INPUT FOR THIS TASK →

= = = = = = =

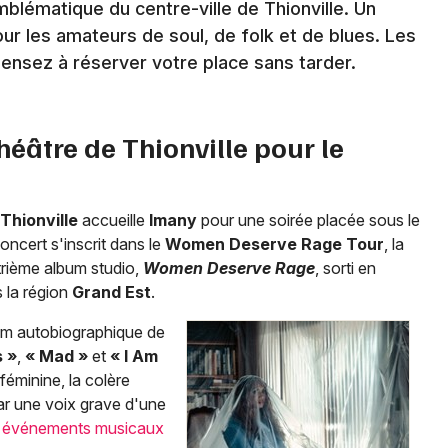
blématique du centre-ville de Thionville. Un
r les amateurs de soul, de folk et de blues. Les
pensez à réserver votre place sans tarder.
Newsletter des sorties
héâtre de Thionville pour le
Artistes en tournée
Actus à Thionville
Thionville
accueille
Imany
pour une soirée placée sous le
oncert s'inscrit dans le
Women Deserve Rage Tour
, la
Magazine à Thionville
rième album studio,
Women Deserve Rage
, sorti en
 la région
Grand Est
.
lbum autobiographique de
 »
,
« Mad »
et
« I Am
 féminine, la colère
ar une voix grave d'une
t événements musicaux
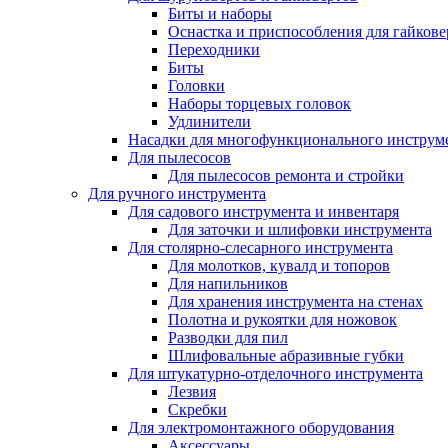
Биты и наборы
Оснастка и приспособления для гайкове
Переходники
Биты
Головки
Наборы торцевых головок
Удлинители
Насадки для многофункционального инструм
Для пылесосов
Для пылесосов ремонта и стройки
Для ручного инструмента
Для садового инструмента и инвентаря
Для заточки и шлифовки инструмента
Для столярно-слесарного инструмента
Для молотков, кувалд и топоров
Для напильников
Для хранения инструмента на стенах
Полотна и рукоятки для ножовок
Разводки для пил
Шлифовальные абразивные губки
Для штукатурно-отделочного инструмента
Лезвия
Скребки
Для электромонтажного оборудования
Аксессуары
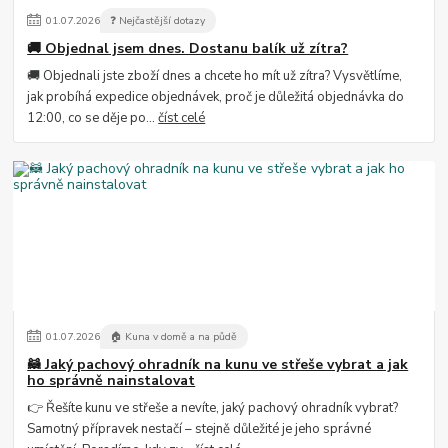
01
.
07
.
2026
❓ Nejčastější dotazy
🚚 Objednal jsem dnes. Dostanu balík už zítra?
🚚 Objednali jste zboží dnes a chcete ho mít už zítra? Vysvětlíme,
jak probíhá expedice objednávek, proč je důležitá objednávka do
12:00, co se děje po...
číst celé
01
.
07
.
2026
🏠 Kuna v domě a na půdě
🦝 Jaký pachový ohradník na kunu ve střeše vybrat a jak
ho správně nainstalovat
👉 Řešíte kunu ve střeše a nevíte, jaký pachový ohradník vybrat?
Samotný přípravek nestačí – stejně důležité je jeho správné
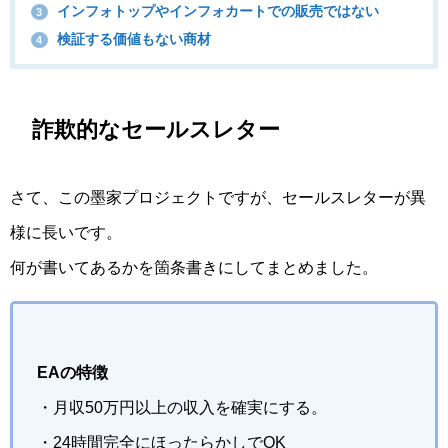
インフォトップやインフォカートでの販売ではない
3
検証する価値もない商材
4
詐欺的なセールスレター
さて、この墨家プロジェクトですが、セールスレターが異
様に長いです。
何が書いてあるかを箇条書きにしてまとめました。
EAの特徴
・月収50万円以上の収入を確実にする。
・24時間完全にほったらかしでOK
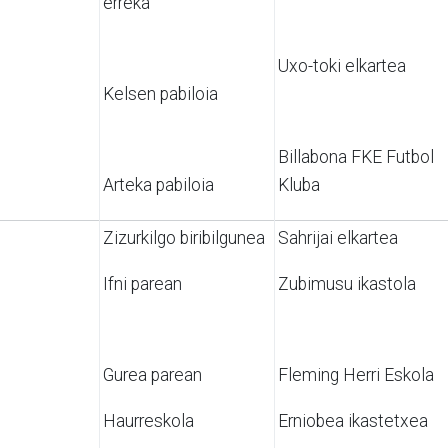
erreka
Uxo-toki elkartea
Kelsen pabiloia
Billabona FKE Futbol
Arteka pabiloia
Kluba
Zizurkilgo biribilgunea
Sahrijai elkartea
Ifni parean
Zubimusu ikastola
Gurea parean
Fleming Herri Eskola
Haurreskola
Erniobea ikastetxea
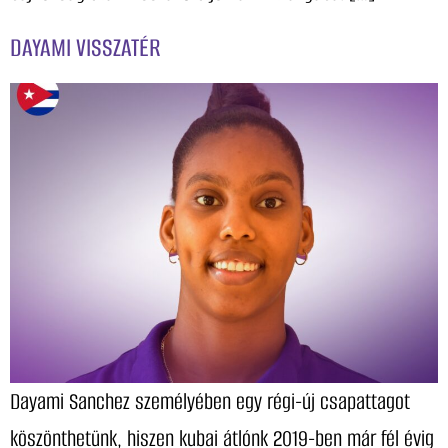
DAYAMI VISSZATÉR
Dayami Sanchez személyében egy régi-új csapattagot
köszönthetünk, hiszen kubai átlónk 2019-ben már fél évig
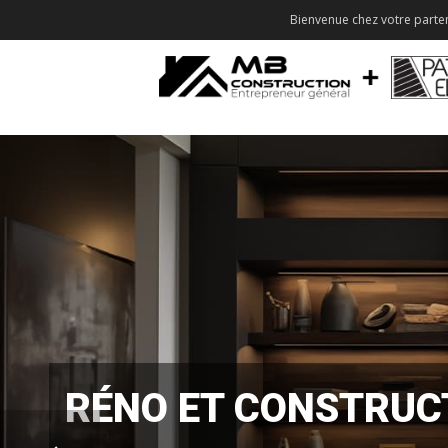
Bienvenue chez votre parten
RÉNO ET CONSTRUC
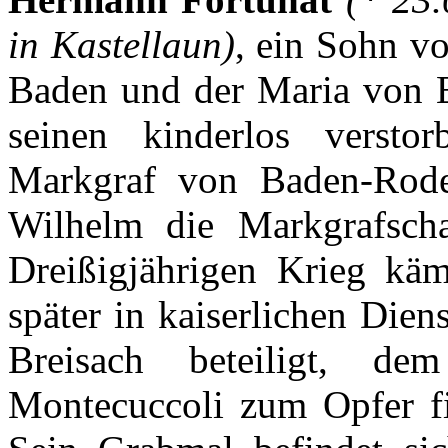
in
Kastellaun
)
,
ein
Sohn
v
Baden und
der
Maria von
seinen
kinderlos
verstor
Markgraf
von
Baden-Rod
Wilhelm die
Markgrafscha
Dreißigjährigen
Krieg
käm
später
in
kaiserlichen
Diens
Breisach
beteiligt
,
dem
Montecuccoli
zum
Opfer
f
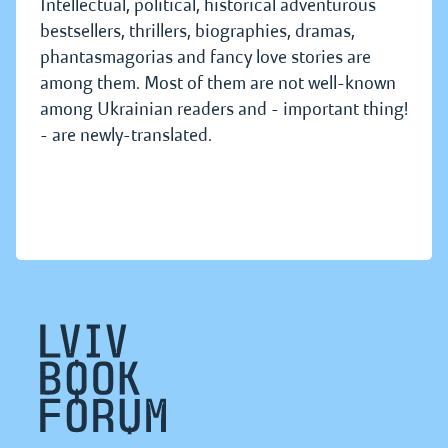
Intellectual, political, historical adventurous
bestsellers, thrillers, biographies, dramas,
phantasmagorias and fancy love stories are
among them. Most of them are not well-known
among Ukrainian readers and - important thing!
- are newly-translated.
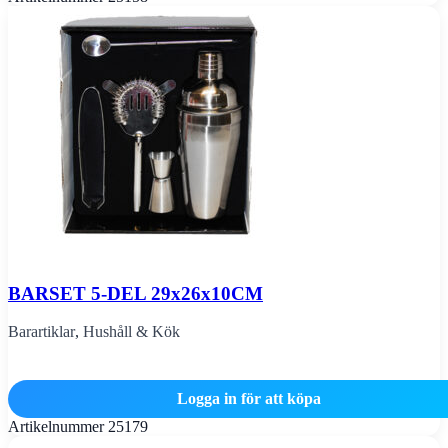
BARSET 5-DEL 29x26x10CM
Barartiklar
,
Hushåll & Kök
Logga in för att köpa
Artikelnummer
25179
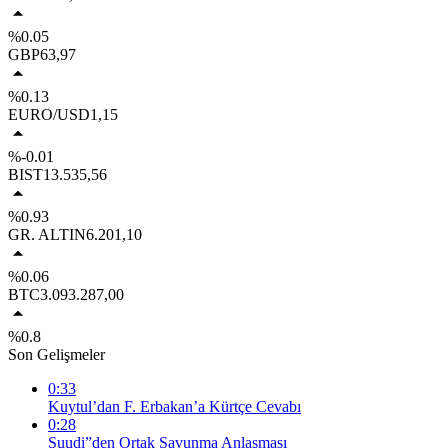
%0.05
GBP
63,97
%0.13
EURO/USD
1,15
%-0.01
BIST
13.535,56
%0.93
GR. ALTIN
6.201,10
%0.06
BTC
3.093.287,00
%0.8
Son Gelişmeler
0:33
Kuytul’dan F. Erbakan’a Kürtçe Cevabı
0:28
Suudi”den Ortak Savunma Anlaşması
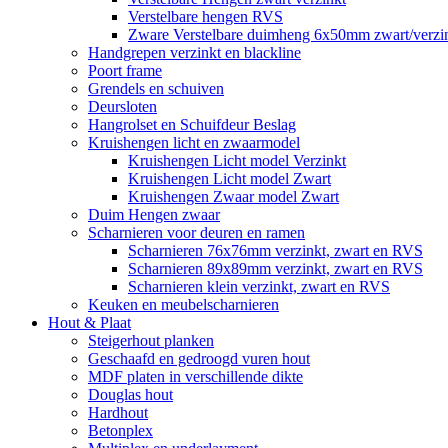
Verstelbare hengen RVS
Zware Verstelbare duimheng 6x50mm zwart/verz
Handgrepen verzinkt en blackline
Poort frame
Grendels en schuiven
Deursloten
Hangrolset en Schuifdeur Beslag
Kruishengen licht en zwaarmodel
Kruishengen Licht model Verzinkt
Kruishengen Licht model Zwart
Kruishengen Zwaar model Zwart
Duim Hengen zwaar
Scharnieren voor deuren en ramen
Scharnieren 76x76mm verzinkt, zwart en RVS
Scharnieren 89x89mm verzinkt, zwart en RVS
Scharnieren klein verzinkt, zwart en RVS
Keuken en meubelscharnieren
Hout & Plaat
Steigerhout planken
Geschaafd en gedroogd vuren hout
MDF platen in verschillende dikte
Douglas hout
Hardhout
Betonplex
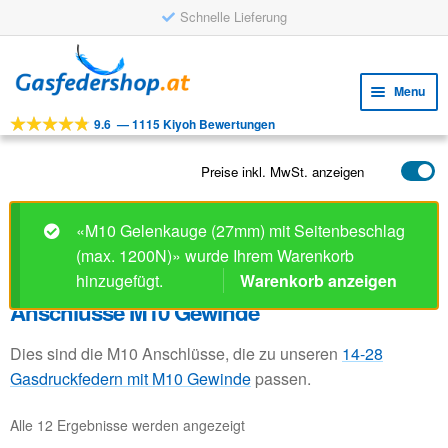
Schnelle Lieferung
Skip
Skip
to
to
Menu
navigation
content
9.6
—
1115 Kiyoh Bewertungen
Expa
WERKZEUGE
child
Expa
PRODUKTE
Preise inkl. MwSt. anzeigen
menu
child
ANWENDUNGEN
menu
«M10 Gelenkauge (27mm) mit Seitenbeschlag
Expa
KUNDENSERVICE
(max. 1200N)» wurde Ihrem Warenkorb
child
hinzugefügt.
Warenkorb anzeigen
FAQ
menu
Anschlüsse M10 Gewinde
Dies sind die M10 Anschlüsse, die zu unseren
14-28
Gasdruckfedern mit M10 Gewinde
passen.
Alle 12 Ergebnisse werden angezeigt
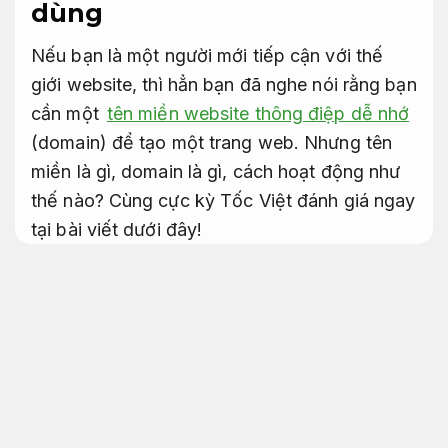
dùng
Nếu bạn là một người mới tiếp cận với thế
giới website, thì hẳn bạn đã nghe nói rằng bạn
cần một
tên miền website thông điệp dễ nhớ
(domain) để tạo một trang web. Nhưng tên
miền là gì, domain là gì, cách hoạt động như
thế nào? Cùng cực kỳ Tốc Việt đánh giá ngay
tại bài viết dưới đây!
Nội dung hấp dẫn.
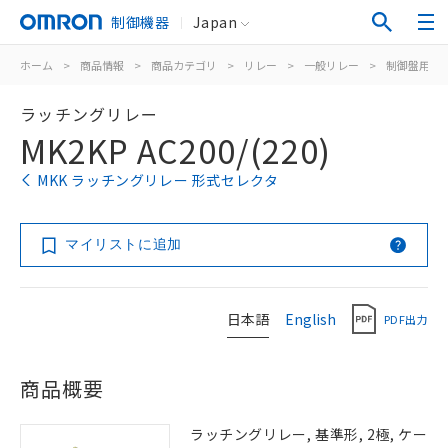
制御機器
Japan
ホーム
>
商品情報
>
商品カテゴリ
>
リレー
>
一般リレー
>
制御盤用
>
ラッチングリレー
MK2KP AC200/(220)
MKK ラッチングリレー 形式セレクタ
マイリストに追加
日本語
English
PDF出力
商品概要
ラッチングリレー, 基準形, 2極, ケー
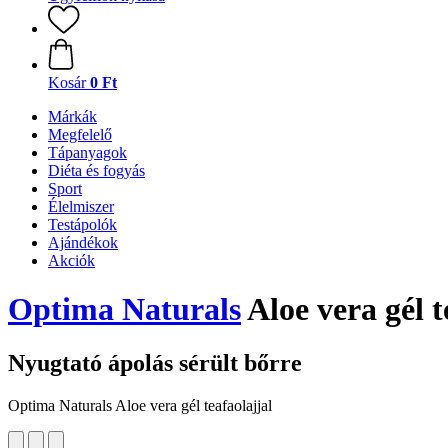
Kosár
0 Ft
Márkák
Megfelelő
Tápanyagok
Diéta és fogyás
Sport
Élelmiszer
Testápolók
Ajándékok
Akciók
Optima Naturals
Aloe vera gél t
Nyugtató ápolás sérült bőrre
Optima Naturals Aloe vera gél teafaolajjal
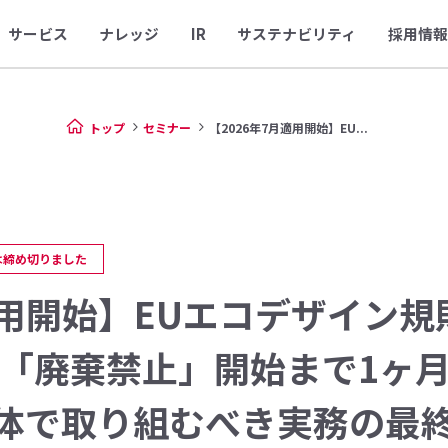
サービス
ナレッジ
IR
サステナビリティ
採用情報
トップ
セミナー
【2026年7月適用開始】EU...
は締め切りました
適用開始】EUエコデザイン規
「廃棄禁止」開始まで1ヶ
体で取り組むべき実務の最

= = = = = = =

GOAL OF THE EXERCISE →
Your task is to copy only the lines above starting at the one containing "vybrat a jak" and ending at the one containing "Duim Hengen zwaar". Copy them exactly, both ends included, and omit the pictures.

RESULT OF THE TASK →
🦝 Jaký pachový ohradník na kunu ve střeše vybrat a jak
ho správně nainstalovat
👉 Řešíte kunu ve střeše a nevíte, jaký pachový ohradník vybrat?
Samotný přípravek nestačí – stejně důležité je jeho správné
インフォトップやインフォカートでの販売ではない
3
検証する価値もない商材
4
詐欺的なセールスレター
さて、この墨家プロジェクトですが、セールスレターが異
様に長いです。
何が書いてあるかを箇条書きにしてまとめました。
EAの特徴
・月収50万円以上の収入を確実にする。
・24時間完全にほったらかしでOK
erreka
Uxo-toki elkartea
Kelsen pabiloia
Billabona FKE Futbol
Arteka pabiloia
Kluba
Zizurkilgo biribilgunea
Sahrijai elkartea
Ifni parean
Zubimusu ikastola
Gurea parean
Fleming Herri Eskola
Haurreskola
Erniobea ikastetxea
DAYAMI VISSZATÉR
Dayami Sanchez személyében egy régi-új csapattagot
köszönthetünk, hiszen kubai átlónk 2019-ben már fél évig
Bienvenue chez votre parten
RÉNO ET CONSTRUC
in
Kastellaun
)
,
ein
Sohn
v
Baden und
der
Maria von
seinen
kinderlos
verstor
Markgraf
von
Baden-Rod
Wilhelm die
Markgrafscha
Dreißigjährigen
Krieg
käm
später
in
kaiserlichen
Diens
Breisach
beteiligt
,
dem
Montecuccoli
zum
Opfer
f
Intellectual, political, historical adventurous
bestsellers, thrillers, biographies, dramas,
phantasmagorias and fancy love stories are
among them. Most of them are not well-known
among Ukrainian readers and - important thing!
- are newly-translated.
BARSET 5-DEL 29x26x10CM
Barartiklar
,
Hushåll & Kök
Logga in för att köpa
Artikelnummer
25179
%0.05
GBP
63,97
%0.13
EURO/USD
1,15
%-0.01
BIST
13.535,56
%0.93
GR. ALTIN
6.201,10
%0.06
BTC
3.093.287,00
%0.8
Son Gelişmeler
0:33
Kuytul’dan F. Erbakan’a Kürtçe Cevabı
0:28
Suudi”den Ortak Savunma Anlaşması
Verstelbare hengen RVS
Zware Verstelbare duimheng 6x50mm zwart/verz
Handgrepen verzinkt en blackline
Poort frame
Grendels en schuiven
Deursloten
Hangrolset en Schuifdeur Beslag
Kruishengen licht en zwaarmodel
Kruishengen Licht model Verzinkt
Kruishengen Licht model Zwart
Kruishengen Zwaar model Zwart
Duim Hengen zwaar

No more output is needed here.